Kamala Harris’s entry into the presidential race has given a shot in the arm to Democratic voters, who are now expressing near-record enthusiasm levels, fresh polling data shows.
While the figures from Gallup indicate rising enthusiasm among all voters – including Republicans – over the past five months, comparative figures show a much steeper increase among Democrats – indicating that Harris’s replacement of Joe Biden as presidential candidate is the likely driving factor.
The surging enthusiasm coincides with an improved general polling performance from Harris compared with Biden, who dropped out of the race last month after a poor debate performance that threatened to further depress his already stagnant numbers in survey match-ups against Donald Trump.
A fresh Reuters/Ipsos poll released on Thursday showed Harris leading Trump nationwide by 45% to 41% – a margin consistent with other surveys since last week’s boisterous Democratic national convention in Chicago that confirmed the US vice-president’s status as the nominee.
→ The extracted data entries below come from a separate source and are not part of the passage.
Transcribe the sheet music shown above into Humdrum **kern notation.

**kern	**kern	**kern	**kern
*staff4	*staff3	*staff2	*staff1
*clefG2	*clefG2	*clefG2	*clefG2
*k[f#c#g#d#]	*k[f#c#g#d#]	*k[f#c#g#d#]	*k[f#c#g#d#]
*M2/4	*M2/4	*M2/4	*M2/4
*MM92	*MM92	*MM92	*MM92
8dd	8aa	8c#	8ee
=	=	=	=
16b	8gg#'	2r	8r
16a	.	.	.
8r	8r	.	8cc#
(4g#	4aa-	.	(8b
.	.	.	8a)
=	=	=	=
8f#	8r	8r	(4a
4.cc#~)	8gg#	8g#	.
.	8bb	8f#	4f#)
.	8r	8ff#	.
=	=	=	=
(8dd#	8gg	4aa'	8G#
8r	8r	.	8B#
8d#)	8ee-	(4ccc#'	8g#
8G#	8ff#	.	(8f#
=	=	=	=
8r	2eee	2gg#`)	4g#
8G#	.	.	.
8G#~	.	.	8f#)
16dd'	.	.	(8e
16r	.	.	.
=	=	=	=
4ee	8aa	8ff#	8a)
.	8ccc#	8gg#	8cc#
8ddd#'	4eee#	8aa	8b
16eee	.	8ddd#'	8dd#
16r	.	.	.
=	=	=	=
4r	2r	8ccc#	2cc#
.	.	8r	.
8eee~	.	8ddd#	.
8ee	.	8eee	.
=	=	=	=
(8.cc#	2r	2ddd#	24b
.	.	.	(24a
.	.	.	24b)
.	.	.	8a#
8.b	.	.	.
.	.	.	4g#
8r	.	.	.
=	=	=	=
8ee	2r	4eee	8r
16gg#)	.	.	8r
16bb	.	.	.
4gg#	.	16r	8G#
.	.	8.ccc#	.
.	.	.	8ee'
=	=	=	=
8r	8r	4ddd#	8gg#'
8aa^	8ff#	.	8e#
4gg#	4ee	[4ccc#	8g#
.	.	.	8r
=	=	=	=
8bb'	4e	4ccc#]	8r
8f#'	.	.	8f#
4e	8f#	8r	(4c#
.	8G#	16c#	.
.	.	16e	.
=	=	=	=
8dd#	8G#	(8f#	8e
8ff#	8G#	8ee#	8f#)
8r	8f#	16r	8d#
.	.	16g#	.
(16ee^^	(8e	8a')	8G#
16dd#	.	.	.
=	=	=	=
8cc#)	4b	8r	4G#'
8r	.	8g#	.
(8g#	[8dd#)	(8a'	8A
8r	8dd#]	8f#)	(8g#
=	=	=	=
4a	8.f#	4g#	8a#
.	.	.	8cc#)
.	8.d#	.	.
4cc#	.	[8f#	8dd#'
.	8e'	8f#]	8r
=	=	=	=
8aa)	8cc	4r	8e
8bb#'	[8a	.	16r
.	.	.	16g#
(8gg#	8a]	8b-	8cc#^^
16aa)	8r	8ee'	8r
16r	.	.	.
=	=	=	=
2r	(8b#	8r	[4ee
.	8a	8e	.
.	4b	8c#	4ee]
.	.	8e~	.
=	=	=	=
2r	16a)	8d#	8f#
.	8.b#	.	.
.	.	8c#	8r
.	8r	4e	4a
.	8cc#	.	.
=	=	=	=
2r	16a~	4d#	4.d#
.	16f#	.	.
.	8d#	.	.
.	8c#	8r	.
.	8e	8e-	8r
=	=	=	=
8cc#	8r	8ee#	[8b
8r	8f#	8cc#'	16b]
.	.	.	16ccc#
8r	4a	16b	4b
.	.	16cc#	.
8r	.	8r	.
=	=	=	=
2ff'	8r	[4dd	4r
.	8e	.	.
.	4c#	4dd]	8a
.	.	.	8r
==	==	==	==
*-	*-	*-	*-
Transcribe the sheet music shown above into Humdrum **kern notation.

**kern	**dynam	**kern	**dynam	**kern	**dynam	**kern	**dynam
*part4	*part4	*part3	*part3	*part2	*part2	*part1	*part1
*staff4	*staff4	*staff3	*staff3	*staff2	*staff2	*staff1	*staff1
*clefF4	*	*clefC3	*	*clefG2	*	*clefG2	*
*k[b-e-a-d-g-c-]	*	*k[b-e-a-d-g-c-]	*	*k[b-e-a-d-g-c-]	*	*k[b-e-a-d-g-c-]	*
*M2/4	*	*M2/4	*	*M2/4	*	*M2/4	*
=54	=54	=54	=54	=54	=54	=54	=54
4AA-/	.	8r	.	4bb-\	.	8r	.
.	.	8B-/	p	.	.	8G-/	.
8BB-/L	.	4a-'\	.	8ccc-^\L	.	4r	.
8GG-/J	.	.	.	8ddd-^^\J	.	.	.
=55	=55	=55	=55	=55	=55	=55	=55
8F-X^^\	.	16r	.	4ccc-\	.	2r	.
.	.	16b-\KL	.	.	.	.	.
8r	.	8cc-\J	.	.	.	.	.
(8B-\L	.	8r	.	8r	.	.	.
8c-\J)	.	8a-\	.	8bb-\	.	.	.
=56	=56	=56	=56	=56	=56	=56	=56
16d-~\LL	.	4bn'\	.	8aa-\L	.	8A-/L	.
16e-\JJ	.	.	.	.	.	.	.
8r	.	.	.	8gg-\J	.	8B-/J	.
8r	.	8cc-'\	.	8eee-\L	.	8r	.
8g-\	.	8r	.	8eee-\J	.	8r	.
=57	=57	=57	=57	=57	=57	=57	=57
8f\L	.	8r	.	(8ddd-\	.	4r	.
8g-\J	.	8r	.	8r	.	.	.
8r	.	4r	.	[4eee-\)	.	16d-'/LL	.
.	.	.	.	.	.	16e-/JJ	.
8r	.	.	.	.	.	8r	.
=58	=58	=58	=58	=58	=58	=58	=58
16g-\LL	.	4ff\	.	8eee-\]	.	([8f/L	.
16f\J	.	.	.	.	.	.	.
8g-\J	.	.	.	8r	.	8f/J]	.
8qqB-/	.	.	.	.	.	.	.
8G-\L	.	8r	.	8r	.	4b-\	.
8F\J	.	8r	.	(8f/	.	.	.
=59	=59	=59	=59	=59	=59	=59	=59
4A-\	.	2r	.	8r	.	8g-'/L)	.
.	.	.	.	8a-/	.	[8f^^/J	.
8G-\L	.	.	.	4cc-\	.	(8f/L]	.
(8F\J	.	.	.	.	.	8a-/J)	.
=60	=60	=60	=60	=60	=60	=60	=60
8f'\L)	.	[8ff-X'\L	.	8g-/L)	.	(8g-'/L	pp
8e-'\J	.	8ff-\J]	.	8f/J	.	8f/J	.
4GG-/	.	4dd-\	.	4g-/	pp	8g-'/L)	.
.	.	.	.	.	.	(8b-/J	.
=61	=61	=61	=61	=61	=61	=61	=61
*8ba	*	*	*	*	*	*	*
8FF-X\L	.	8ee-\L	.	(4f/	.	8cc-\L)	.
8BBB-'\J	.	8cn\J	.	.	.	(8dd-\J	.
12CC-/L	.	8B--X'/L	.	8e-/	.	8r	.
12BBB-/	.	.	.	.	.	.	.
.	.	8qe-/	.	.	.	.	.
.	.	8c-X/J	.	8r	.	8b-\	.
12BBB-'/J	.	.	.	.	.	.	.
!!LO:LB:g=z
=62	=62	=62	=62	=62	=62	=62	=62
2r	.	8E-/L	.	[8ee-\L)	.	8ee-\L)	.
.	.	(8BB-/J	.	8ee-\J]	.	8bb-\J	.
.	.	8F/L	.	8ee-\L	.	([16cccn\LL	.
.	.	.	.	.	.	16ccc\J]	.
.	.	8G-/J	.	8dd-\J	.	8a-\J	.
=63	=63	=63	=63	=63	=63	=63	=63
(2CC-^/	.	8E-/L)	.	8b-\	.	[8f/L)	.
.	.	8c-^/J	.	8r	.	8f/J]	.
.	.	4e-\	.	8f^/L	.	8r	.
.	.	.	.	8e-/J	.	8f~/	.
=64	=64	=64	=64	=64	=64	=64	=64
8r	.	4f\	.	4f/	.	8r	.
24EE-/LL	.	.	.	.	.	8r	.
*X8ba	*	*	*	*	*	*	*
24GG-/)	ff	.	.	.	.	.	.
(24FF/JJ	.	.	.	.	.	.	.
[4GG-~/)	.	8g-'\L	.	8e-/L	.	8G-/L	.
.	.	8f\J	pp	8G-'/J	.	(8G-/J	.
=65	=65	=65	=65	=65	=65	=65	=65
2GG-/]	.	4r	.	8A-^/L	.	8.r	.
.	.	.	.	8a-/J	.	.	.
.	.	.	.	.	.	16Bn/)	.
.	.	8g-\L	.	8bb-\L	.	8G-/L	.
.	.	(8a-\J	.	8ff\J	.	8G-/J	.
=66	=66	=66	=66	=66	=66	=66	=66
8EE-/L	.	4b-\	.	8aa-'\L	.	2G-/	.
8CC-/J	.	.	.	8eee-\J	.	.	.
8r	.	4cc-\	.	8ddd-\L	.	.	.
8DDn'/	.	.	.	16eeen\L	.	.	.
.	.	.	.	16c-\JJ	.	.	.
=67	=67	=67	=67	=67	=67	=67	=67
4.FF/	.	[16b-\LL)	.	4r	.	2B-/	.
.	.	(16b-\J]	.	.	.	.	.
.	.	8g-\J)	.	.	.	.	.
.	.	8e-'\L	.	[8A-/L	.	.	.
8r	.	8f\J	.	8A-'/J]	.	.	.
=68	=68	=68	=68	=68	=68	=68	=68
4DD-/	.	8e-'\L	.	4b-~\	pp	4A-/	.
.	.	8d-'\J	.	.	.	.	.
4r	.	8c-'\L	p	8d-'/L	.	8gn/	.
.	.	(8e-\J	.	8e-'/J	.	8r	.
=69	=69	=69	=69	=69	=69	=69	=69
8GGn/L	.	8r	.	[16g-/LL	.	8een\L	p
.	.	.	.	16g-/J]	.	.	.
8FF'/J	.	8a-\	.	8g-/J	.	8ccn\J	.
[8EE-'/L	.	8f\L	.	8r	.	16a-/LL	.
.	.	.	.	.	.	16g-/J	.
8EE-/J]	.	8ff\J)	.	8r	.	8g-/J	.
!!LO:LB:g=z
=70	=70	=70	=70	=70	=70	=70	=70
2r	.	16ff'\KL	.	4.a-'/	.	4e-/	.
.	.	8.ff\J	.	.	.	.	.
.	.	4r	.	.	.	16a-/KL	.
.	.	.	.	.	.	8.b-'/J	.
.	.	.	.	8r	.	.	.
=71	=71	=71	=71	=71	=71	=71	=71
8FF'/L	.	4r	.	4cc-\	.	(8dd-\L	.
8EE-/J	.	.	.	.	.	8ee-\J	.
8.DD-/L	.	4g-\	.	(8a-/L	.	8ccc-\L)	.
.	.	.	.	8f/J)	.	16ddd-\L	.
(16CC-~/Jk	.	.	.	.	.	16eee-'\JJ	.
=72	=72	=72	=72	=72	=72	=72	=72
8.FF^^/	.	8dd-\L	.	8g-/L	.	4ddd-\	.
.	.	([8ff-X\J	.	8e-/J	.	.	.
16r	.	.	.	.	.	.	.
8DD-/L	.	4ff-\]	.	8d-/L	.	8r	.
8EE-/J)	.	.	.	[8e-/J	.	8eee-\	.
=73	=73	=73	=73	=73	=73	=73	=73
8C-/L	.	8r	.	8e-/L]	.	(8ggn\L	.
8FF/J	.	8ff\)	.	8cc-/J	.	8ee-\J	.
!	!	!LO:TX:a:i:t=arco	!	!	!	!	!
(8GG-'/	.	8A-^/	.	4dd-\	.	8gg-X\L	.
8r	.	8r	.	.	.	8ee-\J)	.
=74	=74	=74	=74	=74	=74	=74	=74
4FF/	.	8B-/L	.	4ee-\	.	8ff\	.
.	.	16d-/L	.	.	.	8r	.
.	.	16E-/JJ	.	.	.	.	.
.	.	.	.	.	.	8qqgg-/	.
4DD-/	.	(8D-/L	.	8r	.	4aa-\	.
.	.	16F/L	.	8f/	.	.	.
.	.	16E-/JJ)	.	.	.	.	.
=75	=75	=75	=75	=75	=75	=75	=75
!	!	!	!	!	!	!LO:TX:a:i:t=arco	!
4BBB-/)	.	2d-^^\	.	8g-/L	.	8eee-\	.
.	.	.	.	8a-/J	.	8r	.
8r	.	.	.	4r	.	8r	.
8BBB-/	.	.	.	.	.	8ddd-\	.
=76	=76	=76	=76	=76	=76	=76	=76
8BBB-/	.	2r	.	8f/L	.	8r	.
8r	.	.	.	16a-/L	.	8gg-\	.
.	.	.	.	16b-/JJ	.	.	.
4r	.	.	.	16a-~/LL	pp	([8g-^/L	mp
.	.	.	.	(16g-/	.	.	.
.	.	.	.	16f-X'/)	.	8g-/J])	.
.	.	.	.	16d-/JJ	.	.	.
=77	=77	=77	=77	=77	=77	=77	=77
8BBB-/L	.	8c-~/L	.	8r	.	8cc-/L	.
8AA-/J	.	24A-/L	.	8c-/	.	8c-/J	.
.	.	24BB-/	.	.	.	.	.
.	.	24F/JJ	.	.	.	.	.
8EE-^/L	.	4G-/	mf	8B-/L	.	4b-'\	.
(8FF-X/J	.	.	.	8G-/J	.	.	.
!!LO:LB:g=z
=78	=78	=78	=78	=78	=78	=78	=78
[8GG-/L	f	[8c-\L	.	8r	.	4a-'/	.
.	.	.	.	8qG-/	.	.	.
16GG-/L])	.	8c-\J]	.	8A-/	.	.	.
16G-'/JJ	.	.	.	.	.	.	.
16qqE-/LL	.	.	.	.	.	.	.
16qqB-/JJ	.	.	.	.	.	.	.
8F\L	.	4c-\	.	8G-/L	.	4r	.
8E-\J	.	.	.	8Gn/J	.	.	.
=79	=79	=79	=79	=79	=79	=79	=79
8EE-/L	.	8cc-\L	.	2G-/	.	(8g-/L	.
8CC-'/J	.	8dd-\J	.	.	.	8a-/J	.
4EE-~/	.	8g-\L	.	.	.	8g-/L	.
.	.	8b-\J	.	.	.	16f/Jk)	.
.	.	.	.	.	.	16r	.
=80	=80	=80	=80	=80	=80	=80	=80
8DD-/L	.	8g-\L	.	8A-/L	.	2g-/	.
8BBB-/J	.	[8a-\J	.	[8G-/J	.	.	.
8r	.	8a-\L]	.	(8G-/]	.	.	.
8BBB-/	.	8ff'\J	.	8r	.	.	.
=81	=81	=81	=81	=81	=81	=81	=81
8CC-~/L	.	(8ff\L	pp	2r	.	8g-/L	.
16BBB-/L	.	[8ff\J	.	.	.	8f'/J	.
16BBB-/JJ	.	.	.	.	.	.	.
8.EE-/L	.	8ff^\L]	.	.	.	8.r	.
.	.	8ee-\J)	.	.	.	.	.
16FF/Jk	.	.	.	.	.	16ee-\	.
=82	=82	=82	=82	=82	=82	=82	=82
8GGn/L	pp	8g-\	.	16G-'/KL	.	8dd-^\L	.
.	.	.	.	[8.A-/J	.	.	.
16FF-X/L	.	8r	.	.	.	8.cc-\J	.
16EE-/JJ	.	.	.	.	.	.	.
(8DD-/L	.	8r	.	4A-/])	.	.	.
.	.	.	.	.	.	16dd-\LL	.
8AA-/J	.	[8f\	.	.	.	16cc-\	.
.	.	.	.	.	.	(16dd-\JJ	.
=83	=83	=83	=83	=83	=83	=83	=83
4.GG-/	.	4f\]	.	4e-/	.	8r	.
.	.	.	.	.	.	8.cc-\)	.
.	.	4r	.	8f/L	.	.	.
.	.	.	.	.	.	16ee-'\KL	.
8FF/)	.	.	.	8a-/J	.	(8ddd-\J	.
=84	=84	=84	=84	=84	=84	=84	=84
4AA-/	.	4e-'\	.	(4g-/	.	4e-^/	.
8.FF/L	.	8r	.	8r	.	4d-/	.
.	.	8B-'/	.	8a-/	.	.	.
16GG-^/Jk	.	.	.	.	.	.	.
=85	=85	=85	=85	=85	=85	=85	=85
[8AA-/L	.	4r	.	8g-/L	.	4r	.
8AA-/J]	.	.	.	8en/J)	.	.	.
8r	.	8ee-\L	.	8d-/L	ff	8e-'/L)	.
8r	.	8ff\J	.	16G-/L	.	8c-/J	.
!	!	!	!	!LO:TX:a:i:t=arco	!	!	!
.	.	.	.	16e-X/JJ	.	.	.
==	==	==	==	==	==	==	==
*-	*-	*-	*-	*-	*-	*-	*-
Harris’s figures since then have generally enhanced the small leads that she had accrued since her elevation to the top of the Democratic ticket in July, suggesting that her standing has been further boosted by the traditional post-convention bounce that presidential candidates customarily receive.
The effect of Robert F Kennedy Jr’s decision to suspend his independent presidential campaign and endorse Trump this week is unclear, since the Reuters/Ipsos and other recent surveys were still being conducted at the time of his announcement on 23 August. The Trump campaign claims the endorsement will boost the former president’s chances, even though Kennedy’s once-buoyant poll numbers had declined to about 5% before he pulled out.
But it is the state of play in certain key battleground states that will decide the outcome of the 5 November election and here, too, Harris is showing a marked improvement over Biden before he left the race.
A Fox News poll on Thursday showed the vice-president with narrow leads in three out of four southern Sun belt states; 48 to 47% in Arizona, and 48 to 46% in both Georgia and Nevada. In the fourth, North Carolina – which Trump won by just 1.4% in 2020 – the Republican nominee was ahead by a single point, 48 to 47%.
The poll represented a big jump on recent numbers recorded by Biden, who trailed Trump by six points in Georgia in April and by five points in Nevada and Arizona as late as June.
It also triggered an angry reaction from Trump’s campaign, which lambasted the figures in a statement reflecting the stakes.
“It’s that time of year again. Fox is releasing atrocious polling,” the campaign said. “President Trump continues to outperform polling from past cycles.”
The statement claimed Trump’s current support level was higher in Arizona, Nevada and North Carolina than at the equivalent point in the 2020 election, which he ultimately lost to Biden.
Varying polls show the candidates neck and neck in three other crucial swing states, Pennsylvania, Michigan and Wisconsin, sometimes misleadingly called the Rust belt.
In these knife-edge contests, Harris will hope to be helped by the newfound enthusiasm for her candidacy among the Democratic base, which according to the Gallup survey, outstrips that felt by Republican voters for Trump and may be an extra spur to voters to go to the polls.
About 78% of Democratic voters told Gallup’s pollsters that they felt enthusiastic about voting with Harris heading the party ticket, a dramatic leap from the 55% who said the same last March when Biden was the candidate, at a time when misgivings about his age were already commonplace.
GOP voter enthusiasm for Trump in the same period has shown a more modest rise, from 59 to 64%.
“Democrats and Democratic-leaning independents are largely driving the surge in enthusiasm nationally,” Gallup’s Jeffrey M Jones wrote in a commentary explaining the new figures.
Democrats’ current enthusiasm levels, Jones went on, are just one point short of Gallup’s 21st-century high for the group, which was 79% in February 2008 when Barack Obama and Hillary Clinton were joined in a battle for the party’s presidential nomination.
High motivation does not necessarily mean Harris will win, however, since Trump’s followers, too, are enthusiastic. What it may guarantee is a high turnout.
“As a result of elevated election thought and enthusiasm in both parties, voter participation could surpass what it was in 2020, when two-thirds of eligible US adults cast ballots, the highest in over 100 years,” Jones concluded.